晴ちゃんは、あの人の代わりなんかじゃない。私の、かけがえのない大切な人だって…」「義母…さん」
顔を上げると、照れたような…はにかんだ笑みを見せる義母さんがいた。
こういう所、まだまだ子供っぽい。
「幸せだよ。あの人が居なくても、晴ちゃんが居れば、すごく幸せ」「……ホントに……?」「うんっ。だから、もう私の事で苦労しないで。

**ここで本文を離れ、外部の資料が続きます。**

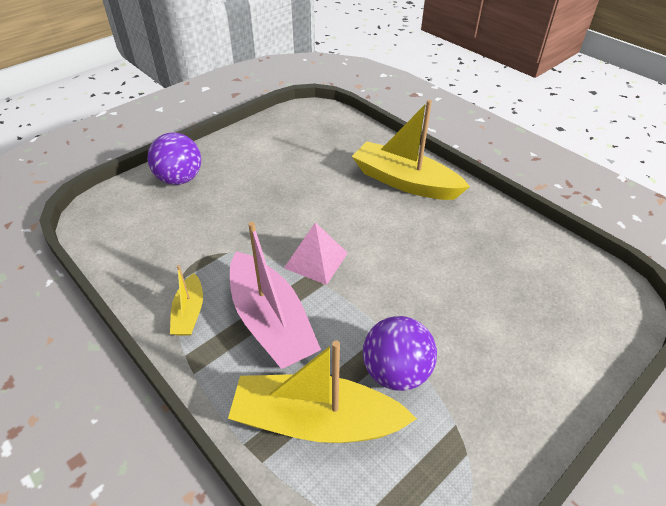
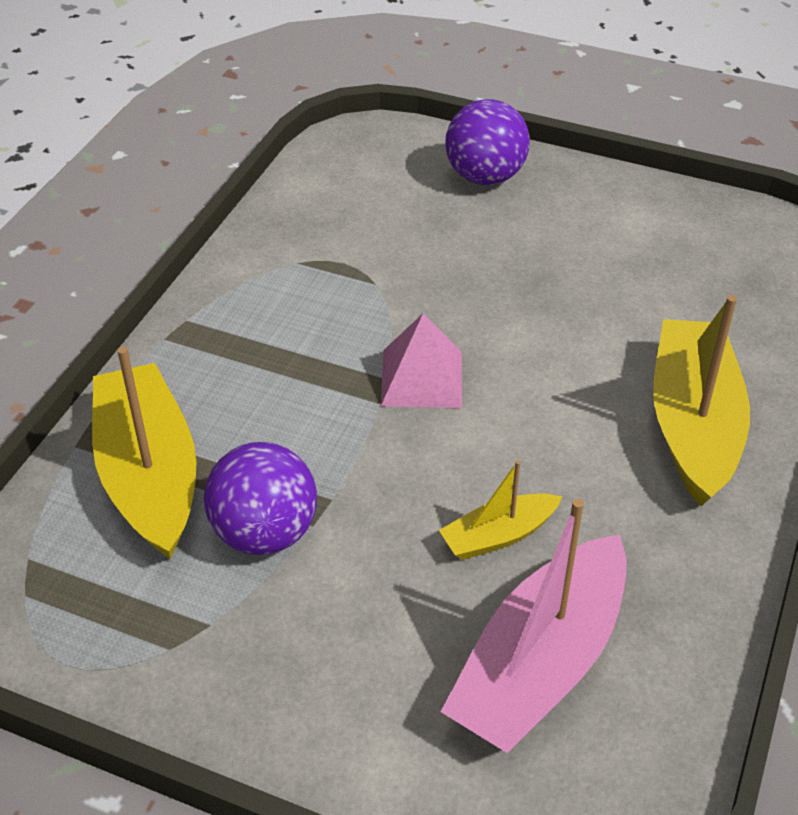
camera: 65 degrees right, 0 degrees up
yellow boat [170,265,203,336] -> yellow boat moved to [439,460,562,560]
pink boat [230,222,321,369] -> pink boat moved to [441,499,627,753]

私は、晴ちゃんが居てくれれば、もうそれで十分すぎるくらい幸せなの」義母さんの優しい声に、また涙が出そうになる。
でも、もう泣いちゃ駄目だ。
これ以上は、義母さんに心配かけたくない。
「私も、内職から始めようかな」「…は!?いいよ、義母さんは仕事なんかしなくてっ!」「ううん、やりたいの。晴ちゃんと、一緒に幸せになりたいから」…なっ……何で義母さんは、こんな恥ずかしいセリフをサラッと…!!義母さんの笑顔は、まるで子供だ。無邪気で愛らしくて…
くそぅ。
父さんには勿体ない相手だ。
「…新しい恋、始めようかな…」「え!?義母さんが!?」「うん。いつまでもウジウジしてたら、あの人にも心配かけちゃうし」
…なにー…。
それは、アタシの新しい父親って事か…!?
こんな可愛い義母さんを取るなんて、絶対許さん!!「ね、晴ちゃん」「……え?」「大好き」「……え!?」
…相変わらず義母さんはぷにぷにした柔らかい笑顔で、私に抱きつく。
大好き、…って、どんな意味だろう…。
少しだけ、期待したいな。「…義母さん…」「ん?」「あのさ…アタシも…大好きだよ…」「じゃあ、結婚しよっか」「…は!?」
時々義母さんは、意味不明な事を言い出す。
「えへへっ。新しい恋、始まっちゃった」
「……えぇぇっ!?」…やっぱり、義母さんは何を言い出すのか分からない…。本気にして…いいのかな。父さん。